The next piece was created for Christmas 2002. The cow sculpture was painted as Santa Claus and the artwork was titled "Gladys as Santa Cow". These two works gained public attention and generated initial press coverage.

2003
The ongoing creation of works based on the cow sculpture continued in 2003. 
The first work for the cow sculpture in 2003 was for Valentine's Day and was titled "Gladys as a Valentine". Next, in March 2003, the cow sculpture was converted to "Gladys as a Leprechaun". The use of a single prop was in keeping with using paint as a primary medium.

In April 2003, the media used to create the art was expanded to include additional props and attachments.

In May 2003, the cow sculpture was converted into "Gladys as Uncle Sam". The art was then incorporated into a parade float for the 2003 Fairfield Memorial Day Parade. This was the first large-scale public exhibition of the work. As a result, the work was awarded "Best Appearing Float—Service Club" by the 2003 Fairfield Memorial Day Parade Committee.

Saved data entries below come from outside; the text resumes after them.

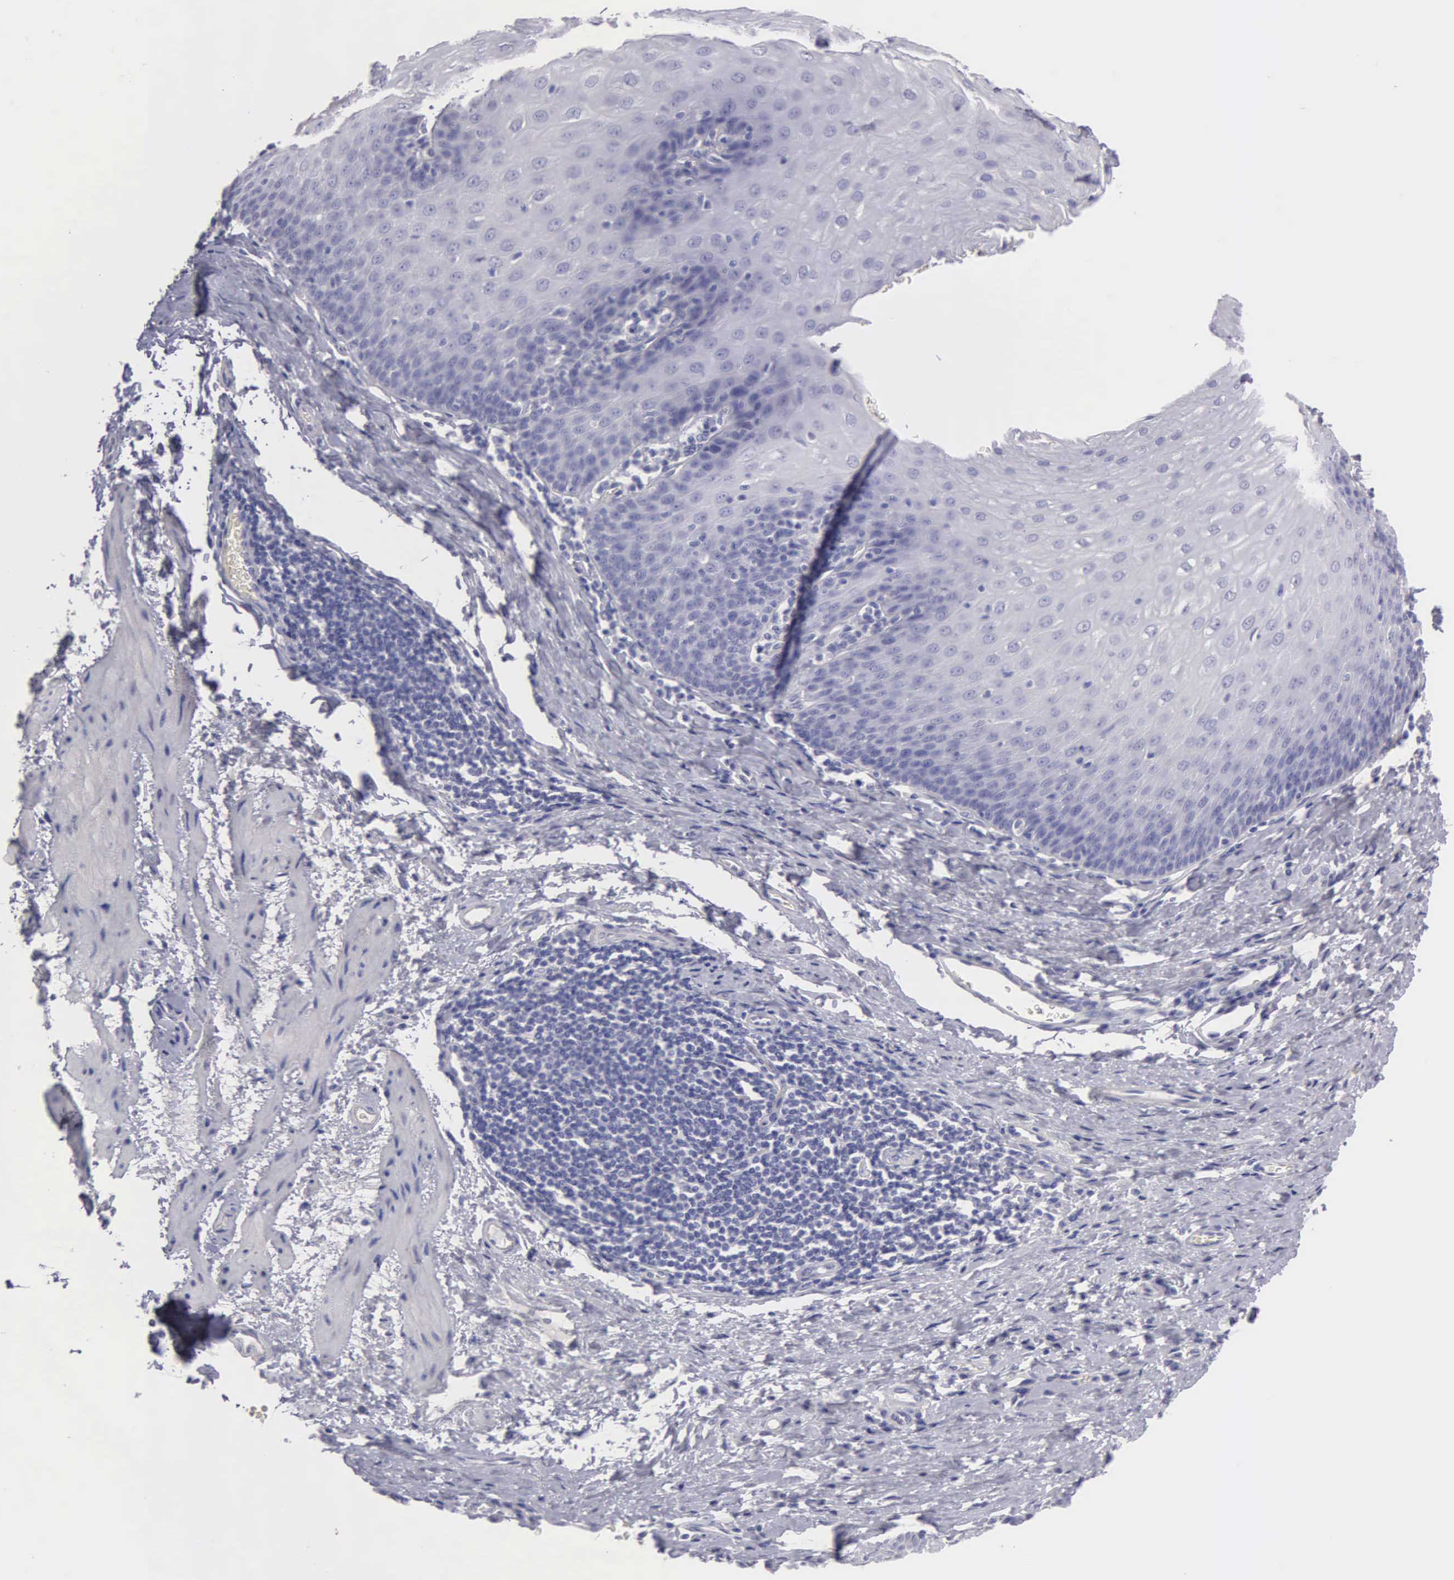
{"staining": {"intensity": "negative", "quantity": "none", "location": "none"}, "tissue": "esophagus", "cell_type": "Squamous epithelial cells", "image_type": "normal", "snomed": [{"axis": "morphology", "description": "Normal tissue, NOS"}, {"axis": "topography", "description": "Esophagus"}], "caption": "This is an IHC image of benign esophagus. There is no expression in squamous epithelial cells.", "gene": "APP", "patient": {"sex": "female", "age": 61}}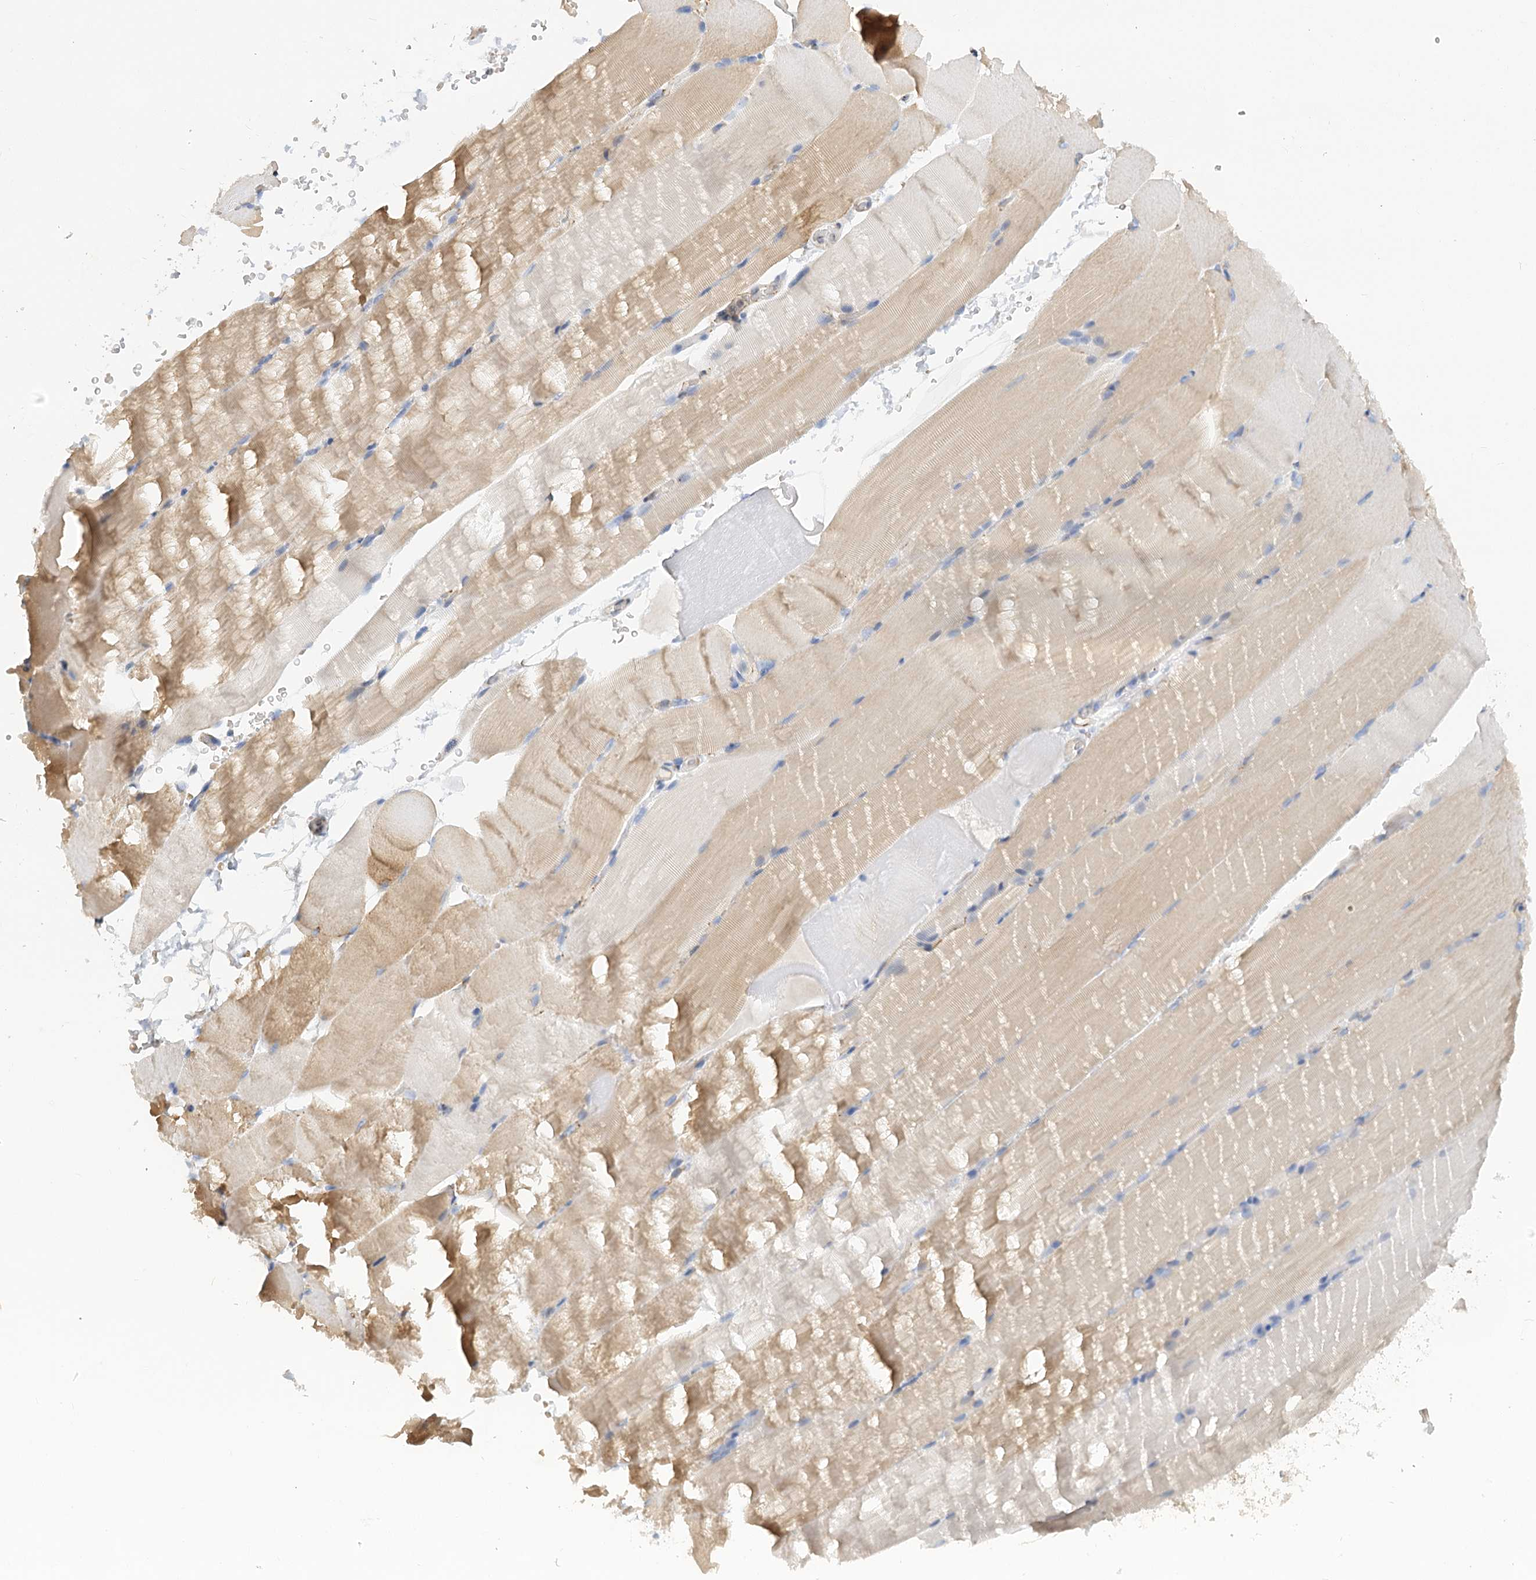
{"staining": {"intensity": "weak", "quantity": ">75%", "location": "cytoplasmic/membranous"}, "tissue": "skeletal muscle", "cell_type": "Myocytes", "image_type": "normal", "snomed": [{"axis": "morphology", "description": "Normal tissue, NOS"}, {"axis": "topography", "description": "Skeletal muscle"}, {"axis": "topography", "description": "Parathyroid gland"}], "caption": "The immunohistochemical stain highlights weak cytoplasmic/membranous staining in myocytes of normal skeletal muscle. The staining is performed using DAB (3,3'-diaminobenzidine) brown chromogen to label protein expression. The nuclei are counter-stained blue using hematoxylin.", "gene": "NELL2", "patient": {"sex": "female", "age": 37}}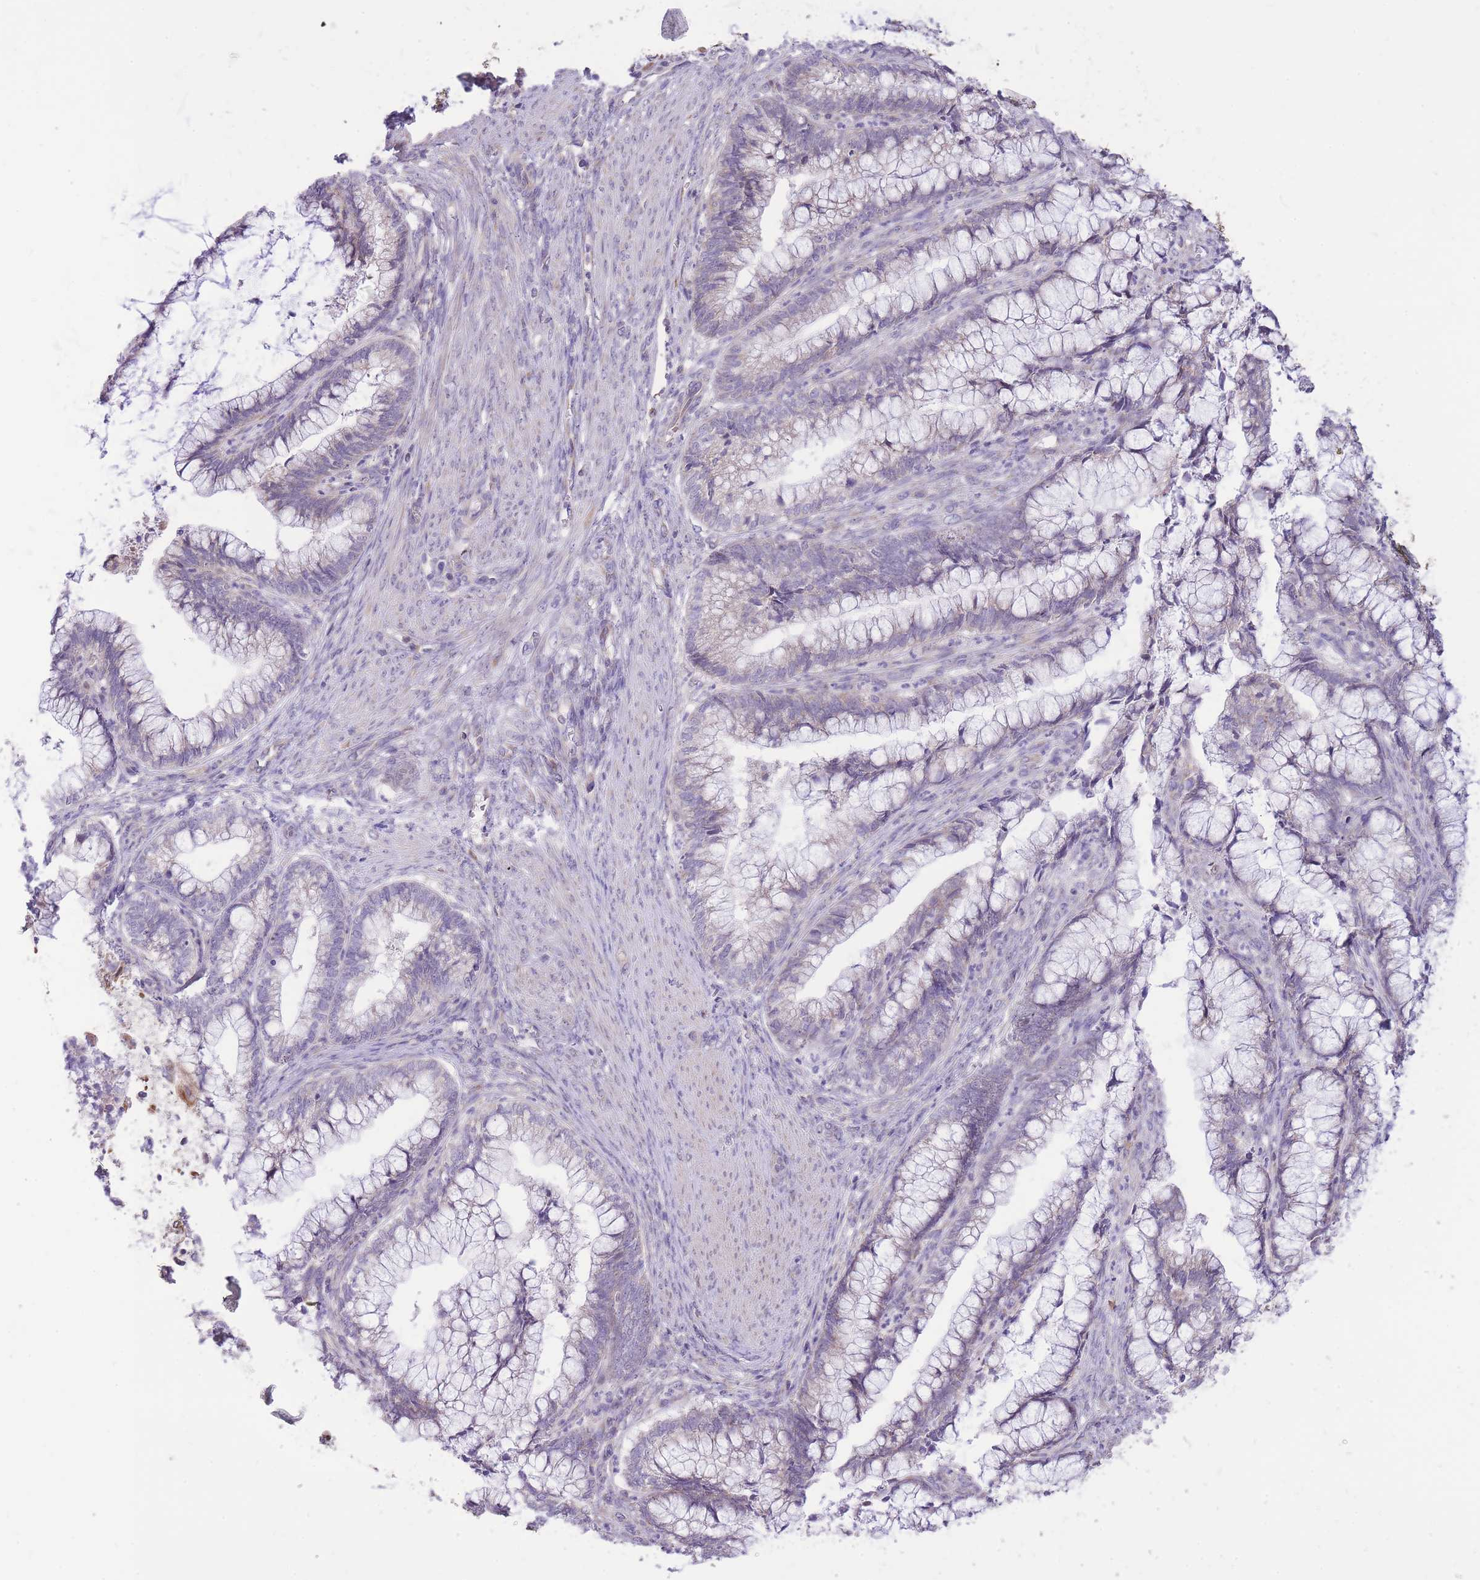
{"staining": {"intensity": "negative", "quantity": "none", "location": "none"}, "tissue": "cervical cancer", "cell_type": "Tumor cells", "image_type": "cancer", "snomed": [{"axis": "morphology", "description": "Adenocarcinoma, NOS"}, {"axis": "topography", "description": "Cervix"}], "caption": "This is an immunohistochemistry (IHC) histopathology image of human cervical cancer. There is no staining in tumor cells.", "gene": "TOPAZ1", "patient": {"sex": "female", "age": 44}}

In July 2003, the cow sculpture was converted into "Gladys in an Itsy-Bitsy Teenie-Weenie Yellow Polka Dot Bikini". The use of props was expanded to include props that were not physically attached to the sculpture.

In August 2003, the cow sculpture was converted to art with a first-day-of school motif. The work "Gladys as a School Bus" represented the first piece that was designed to closely resemble a real-life object, and was achieved in a paint-only medium.

In October 2003, the cow sculpture was converted into "Gladys as a Scarecrow", inspired by The Wizard of Oz. This marked the first complete departure from the sculpture as a painted work. The use of straw, natural fiber, burlap, and organic materials was incorporated to achieve a fall motif. 

In December 2003, the cow sculpture was converted into a Christmas theme: "Gladys as a Reindeer". This work was featured in a multi-page article in the Fairfield Citizen-News.

2004

  
In February 2004, the sculpture was converted into "Gladys as a Valentine Bride".

In March 2004, the cow sculpture was converted into a Saint Patrick's Day work. The rainbow colors were true to the Roy G. Biv color spectrum of a rainbow. Ultimately, a pot of gold prop was added, along with a second piece of public art titled "Sophie as a Leprechaun" to clarify the "pot-of-gold-at-the-end-of-the-rainbow" theme.

For Easter in April 2004, the sculpture was transformed into a work of art that featured an Easter bonnet prop, and multiple painted Easter eggs with individual images.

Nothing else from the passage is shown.